Does anyone else get this exhausted feeling?
I have GCA diagnosed 18months ago now down to 12m... - PMRGCAuk
I have GCA diagnosed 18months ago now down to 12mg from 60mg after a few blips. still get horrendous tiredness at times have to go to bed
Absolutely! I was diagnosed with GCA 22 months ago, RA four years before that. I was started on 80mg steroids, gradually reduced to 15mg last autumn, but am having huge difficulty getting below that. Am following PMRpro's very slow reduction plan this time, and am down to 2 x 15 and 5 x 14. Hope to make it the full 14 soon. I have the added pressure of very bad pain in my hips - I need two replacements but surgeons are not willing to operate until I get down to 10mg!
Meanwhile, to answer your question, yes, and it's got a lot worse since I started this last reduction. Have to rest a couple of hours most days, and don't usually get up till 9.30 a.m............so you're not alone!!
venezia1
Hi yes it dreadful but it is a debilitating disease but when you get it under control every thing will fall into place,I changed my diet slightly eating food that has a good effect on our artery,s I was diagnosed with GCA February 2012 and it has taken me till now to get on top of this illness I spent months in 24/7 pain and could not get out of bed when i did try it took me 45mins to get up and get dressed it was crazy I just wanted to die to be honest if we had euthanasia in the UK i would not be talking to you now, as steroids in large does do horrendous things to our body,s and minds, been lethargic on a permanent basis is normal for this disease, cramps in legs.. not sleeping .total dizziness .enlarges all you organs
fills you up with water and lumps all over you body but mainly round you mid-rift in fact you look like you have been blown up with a bicycle pump and of course that alone courses pain.
But on the upside when you start to reduce the preds you will feel a great deal better,and the but you must reduce very very slowly so you body adjusts with very little effect,
good luck and if in doubt consult this forum first and doc second, Anne.
Hi Ritter, I have pmr and gca and I have been on high dose of pred since October,Reading what you wrote was just like reading as if I wrote it as that is how I feel feel . In answer to vpankhurst question, yes if get very tired,quite the opposite to before when I was on high dose and getting up early now I have to drag myself out of bed and I go so tired in the afternoon and evening. I wish everyone all the best and hope we are all well very soon.

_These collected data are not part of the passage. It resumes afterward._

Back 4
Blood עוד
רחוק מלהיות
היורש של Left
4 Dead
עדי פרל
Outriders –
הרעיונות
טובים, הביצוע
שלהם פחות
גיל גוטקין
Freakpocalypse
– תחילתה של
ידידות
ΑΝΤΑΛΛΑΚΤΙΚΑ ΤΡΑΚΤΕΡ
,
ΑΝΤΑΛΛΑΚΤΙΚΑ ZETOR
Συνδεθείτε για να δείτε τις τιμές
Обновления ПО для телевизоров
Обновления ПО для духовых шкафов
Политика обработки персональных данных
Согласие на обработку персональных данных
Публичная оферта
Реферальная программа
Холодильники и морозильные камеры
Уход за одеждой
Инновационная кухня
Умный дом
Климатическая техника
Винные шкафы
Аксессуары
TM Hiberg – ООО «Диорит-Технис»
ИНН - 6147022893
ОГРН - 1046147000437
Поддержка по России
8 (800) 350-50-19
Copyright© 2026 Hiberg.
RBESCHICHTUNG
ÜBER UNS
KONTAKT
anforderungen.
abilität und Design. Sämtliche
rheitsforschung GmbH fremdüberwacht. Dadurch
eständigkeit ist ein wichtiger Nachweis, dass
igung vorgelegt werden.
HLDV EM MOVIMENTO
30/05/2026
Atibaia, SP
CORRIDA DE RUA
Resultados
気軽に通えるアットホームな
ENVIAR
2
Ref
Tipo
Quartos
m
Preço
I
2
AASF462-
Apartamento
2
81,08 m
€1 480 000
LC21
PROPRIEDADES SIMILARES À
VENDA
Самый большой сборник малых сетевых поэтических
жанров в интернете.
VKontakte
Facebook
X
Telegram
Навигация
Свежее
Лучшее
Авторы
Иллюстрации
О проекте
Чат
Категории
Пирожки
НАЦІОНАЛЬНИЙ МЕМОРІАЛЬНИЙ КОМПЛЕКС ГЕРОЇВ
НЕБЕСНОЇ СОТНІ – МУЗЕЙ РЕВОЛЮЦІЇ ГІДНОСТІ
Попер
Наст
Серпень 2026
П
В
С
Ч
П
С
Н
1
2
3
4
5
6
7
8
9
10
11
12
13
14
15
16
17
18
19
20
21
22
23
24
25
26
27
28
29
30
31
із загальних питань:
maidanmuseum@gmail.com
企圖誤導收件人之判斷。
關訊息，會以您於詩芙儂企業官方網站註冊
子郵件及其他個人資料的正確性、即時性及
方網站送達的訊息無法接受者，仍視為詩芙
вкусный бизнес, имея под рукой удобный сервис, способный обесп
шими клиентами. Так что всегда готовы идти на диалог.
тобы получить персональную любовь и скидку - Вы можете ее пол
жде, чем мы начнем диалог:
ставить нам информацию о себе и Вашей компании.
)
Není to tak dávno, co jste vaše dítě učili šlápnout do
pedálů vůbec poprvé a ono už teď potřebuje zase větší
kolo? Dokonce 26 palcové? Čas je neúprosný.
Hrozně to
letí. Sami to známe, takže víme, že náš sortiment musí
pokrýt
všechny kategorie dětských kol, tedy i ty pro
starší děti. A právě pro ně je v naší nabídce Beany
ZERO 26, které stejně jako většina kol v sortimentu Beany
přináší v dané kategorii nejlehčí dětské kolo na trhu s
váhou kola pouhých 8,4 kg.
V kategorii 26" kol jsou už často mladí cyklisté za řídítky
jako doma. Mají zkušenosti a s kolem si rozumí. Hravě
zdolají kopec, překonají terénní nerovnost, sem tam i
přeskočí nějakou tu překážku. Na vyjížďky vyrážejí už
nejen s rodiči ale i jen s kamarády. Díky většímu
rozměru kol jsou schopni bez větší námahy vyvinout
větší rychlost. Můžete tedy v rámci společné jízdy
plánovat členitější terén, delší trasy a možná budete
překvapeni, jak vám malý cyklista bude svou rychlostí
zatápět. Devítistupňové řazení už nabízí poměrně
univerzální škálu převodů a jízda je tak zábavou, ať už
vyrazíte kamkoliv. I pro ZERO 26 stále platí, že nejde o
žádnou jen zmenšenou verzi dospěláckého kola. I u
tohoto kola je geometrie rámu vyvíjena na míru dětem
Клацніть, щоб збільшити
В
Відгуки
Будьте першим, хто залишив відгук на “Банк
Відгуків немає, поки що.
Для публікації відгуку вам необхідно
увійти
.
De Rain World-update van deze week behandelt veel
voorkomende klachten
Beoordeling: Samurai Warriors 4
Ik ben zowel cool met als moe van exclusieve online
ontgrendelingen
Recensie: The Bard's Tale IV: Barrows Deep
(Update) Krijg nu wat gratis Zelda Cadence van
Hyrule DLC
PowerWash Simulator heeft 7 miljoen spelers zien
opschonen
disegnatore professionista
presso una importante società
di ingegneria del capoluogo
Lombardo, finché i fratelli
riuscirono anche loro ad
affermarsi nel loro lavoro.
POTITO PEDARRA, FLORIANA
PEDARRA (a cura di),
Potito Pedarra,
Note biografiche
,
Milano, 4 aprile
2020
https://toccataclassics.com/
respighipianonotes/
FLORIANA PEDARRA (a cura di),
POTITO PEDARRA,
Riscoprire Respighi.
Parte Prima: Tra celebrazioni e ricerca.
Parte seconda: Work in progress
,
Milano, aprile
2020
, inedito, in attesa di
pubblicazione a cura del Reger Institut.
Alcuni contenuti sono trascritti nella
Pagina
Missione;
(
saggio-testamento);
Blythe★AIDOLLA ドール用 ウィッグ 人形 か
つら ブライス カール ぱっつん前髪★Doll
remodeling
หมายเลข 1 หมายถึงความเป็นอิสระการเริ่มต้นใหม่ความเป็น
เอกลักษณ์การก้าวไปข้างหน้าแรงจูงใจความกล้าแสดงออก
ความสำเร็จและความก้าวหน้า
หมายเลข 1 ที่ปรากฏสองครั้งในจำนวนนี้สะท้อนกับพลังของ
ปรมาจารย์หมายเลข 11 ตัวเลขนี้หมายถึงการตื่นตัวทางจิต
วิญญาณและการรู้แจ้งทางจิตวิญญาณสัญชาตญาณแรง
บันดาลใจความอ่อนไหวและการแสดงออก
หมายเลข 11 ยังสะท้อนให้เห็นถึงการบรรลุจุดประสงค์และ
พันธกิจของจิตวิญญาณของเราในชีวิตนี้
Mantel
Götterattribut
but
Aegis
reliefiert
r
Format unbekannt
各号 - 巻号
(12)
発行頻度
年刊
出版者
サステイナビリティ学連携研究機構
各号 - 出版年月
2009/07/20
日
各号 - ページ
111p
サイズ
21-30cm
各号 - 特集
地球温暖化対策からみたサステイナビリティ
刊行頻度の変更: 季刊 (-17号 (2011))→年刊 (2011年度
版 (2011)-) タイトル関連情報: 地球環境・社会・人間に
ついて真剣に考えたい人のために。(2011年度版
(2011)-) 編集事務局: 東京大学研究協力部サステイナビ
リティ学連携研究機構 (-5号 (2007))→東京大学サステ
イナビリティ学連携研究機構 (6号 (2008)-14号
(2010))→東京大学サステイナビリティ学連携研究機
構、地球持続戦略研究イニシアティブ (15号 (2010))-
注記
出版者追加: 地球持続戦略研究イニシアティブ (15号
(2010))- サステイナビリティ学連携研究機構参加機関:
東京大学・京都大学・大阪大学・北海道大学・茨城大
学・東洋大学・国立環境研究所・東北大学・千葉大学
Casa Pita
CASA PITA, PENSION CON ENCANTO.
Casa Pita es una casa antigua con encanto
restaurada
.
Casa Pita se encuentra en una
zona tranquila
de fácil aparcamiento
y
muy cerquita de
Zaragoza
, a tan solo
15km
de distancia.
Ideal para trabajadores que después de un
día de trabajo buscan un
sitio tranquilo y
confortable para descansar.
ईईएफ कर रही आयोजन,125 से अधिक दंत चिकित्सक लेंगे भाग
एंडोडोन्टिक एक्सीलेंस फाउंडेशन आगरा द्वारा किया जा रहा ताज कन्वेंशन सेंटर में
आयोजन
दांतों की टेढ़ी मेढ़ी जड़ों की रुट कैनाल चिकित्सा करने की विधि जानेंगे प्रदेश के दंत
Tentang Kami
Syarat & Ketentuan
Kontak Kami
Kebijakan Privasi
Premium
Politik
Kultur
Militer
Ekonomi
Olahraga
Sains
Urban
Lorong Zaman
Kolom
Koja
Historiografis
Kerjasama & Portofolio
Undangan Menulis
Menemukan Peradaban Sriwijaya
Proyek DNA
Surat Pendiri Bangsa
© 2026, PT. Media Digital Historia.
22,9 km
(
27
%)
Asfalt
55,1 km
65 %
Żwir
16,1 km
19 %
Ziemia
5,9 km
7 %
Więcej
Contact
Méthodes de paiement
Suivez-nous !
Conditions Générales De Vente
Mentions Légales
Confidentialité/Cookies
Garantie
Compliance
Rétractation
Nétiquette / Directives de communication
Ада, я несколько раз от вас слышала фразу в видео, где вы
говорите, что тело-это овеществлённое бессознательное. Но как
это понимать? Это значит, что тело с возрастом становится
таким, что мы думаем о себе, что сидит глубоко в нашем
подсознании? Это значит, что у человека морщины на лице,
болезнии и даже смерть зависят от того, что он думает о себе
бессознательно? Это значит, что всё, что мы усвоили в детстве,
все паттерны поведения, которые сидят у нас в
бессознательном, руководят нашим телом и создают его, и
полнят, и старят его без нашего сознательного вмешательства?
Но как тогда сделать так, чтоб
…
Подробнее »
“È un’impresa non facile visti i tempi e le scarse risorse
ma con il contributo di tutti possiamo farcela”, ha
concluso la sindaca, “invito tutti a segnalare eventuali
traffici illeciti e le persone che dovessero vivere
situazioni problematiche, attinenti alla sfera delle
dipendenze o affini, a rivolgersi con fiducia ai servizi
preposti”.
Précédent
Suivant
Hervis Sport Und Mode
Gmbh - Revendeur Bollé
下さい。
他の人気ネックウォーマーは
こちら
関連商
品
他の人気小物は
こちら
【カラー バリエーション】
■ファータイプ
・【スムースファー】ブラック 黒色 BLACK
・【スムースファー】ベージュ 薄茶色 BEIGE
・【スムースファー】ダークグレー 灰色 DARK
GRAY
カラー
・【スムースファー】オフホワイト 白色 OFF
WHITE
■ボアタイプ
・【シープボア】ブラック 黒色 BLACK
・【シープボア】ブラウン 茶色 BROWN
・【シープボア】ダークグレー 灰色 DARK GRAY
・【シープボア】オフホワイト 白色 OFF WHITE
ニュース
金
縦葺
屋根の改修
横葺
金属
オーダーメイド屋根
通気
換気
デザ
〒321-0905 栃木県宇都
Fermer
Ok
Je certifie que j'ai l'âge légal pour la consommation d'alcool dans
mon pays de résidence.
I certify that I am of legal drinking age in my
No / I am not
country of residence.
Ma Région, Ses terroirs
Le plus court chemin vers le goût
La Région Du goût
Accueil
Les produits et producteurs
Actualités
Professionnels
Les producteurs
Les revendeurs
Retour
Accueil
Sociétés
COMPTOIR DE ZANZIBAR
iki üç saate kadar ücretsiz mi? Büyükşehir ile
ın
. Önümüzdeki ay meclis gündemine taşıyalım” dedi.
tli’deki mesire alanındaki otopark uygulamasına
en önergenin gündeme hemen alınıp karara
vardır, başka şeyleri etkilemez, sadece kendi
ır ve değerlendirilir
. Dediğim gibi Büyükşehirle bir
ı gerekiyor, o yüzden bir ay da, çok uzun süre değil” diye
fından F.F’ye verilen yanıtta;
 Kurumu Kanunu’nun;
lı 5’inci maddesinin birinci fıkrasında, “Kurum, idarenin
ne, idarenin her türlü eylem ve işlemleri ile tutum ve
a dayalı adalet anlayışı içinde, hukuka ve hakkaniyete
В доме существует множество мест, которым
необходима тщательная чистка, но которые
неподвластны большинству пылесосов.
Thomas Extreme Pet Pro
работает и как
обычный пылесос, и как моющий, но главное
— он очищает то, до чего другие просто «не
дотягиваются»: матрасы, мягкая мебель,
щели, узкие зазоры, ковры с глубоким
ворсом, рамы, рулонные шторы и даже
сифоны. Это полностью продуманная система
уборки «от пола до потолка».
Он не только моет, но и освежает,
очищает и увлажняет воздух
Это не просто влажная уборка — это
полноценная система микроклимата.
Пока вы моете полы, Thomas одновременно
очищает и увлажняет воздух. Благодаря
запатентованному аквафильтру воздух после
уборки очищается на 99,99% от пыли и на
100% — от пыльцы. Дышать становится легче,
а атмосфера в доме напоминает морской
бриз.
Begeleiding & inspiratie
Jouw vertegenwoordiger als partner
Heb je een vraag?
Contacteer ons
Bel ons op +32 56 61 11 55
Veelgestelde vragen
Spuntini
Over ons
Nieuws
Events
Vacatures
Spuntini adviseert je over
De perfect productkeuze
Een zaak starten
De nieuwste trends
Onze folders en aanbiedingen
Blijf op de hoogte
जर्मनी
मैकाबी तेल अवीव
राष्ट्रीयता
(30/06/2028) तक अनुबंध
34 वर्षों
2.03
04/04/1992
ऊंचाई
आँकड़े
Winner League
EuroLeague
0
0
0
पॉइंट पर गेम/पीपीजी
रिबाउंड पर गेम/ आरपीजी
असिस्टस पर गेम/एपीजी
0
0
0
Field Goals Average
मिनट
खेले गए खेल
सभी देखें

Chronic Fatigue seems to go hand in hand with GCA. I found that it was easier to 'go with the flow' and listen to your body. If I was peeling potatoes and felt dreadful, I flopped onto the settee and slept, maybe for half an hour and then found I could go back and finish peeling the potatoes. If I tried to battle through it, it became worse. I then learned to become selfish, me 1st, 2nd and if anything left over me again. I got through it all.
I then was advised to read 'The Spoon Theory'
butyoudontlooksick.com/wpre...
bbc.co.uk/news/blogs-ouch-2... this from BBC News.
thank you all for your replies it makes it feel better knowing I am not the only one feeling like this as it is quite a lonely disease you look ok but you feel drained. so onwards and upwards
Hi vpankhurst ive Gca pmr since last june eyesight was save with pred on 15mg a day and 20mg methotrexate weekly.Was on 80mg at one stage reduced then had bad double vision,so back up again .Hope fully get down without eye probs.I too suffer fatigue badly I walk daily 30 min and have taken up swimming again,not breaking any records mind.Its part and parcel of vasculitis and its meds that makes us tired .Ive had to be pensioned off on ill health from work I did a manual job couldn't do it.I realise im lucky got good scheme im 51 married my wife works thank god.It has changed our lives this illness.It is good to know your not alone and some great folk on this site.All the best to you.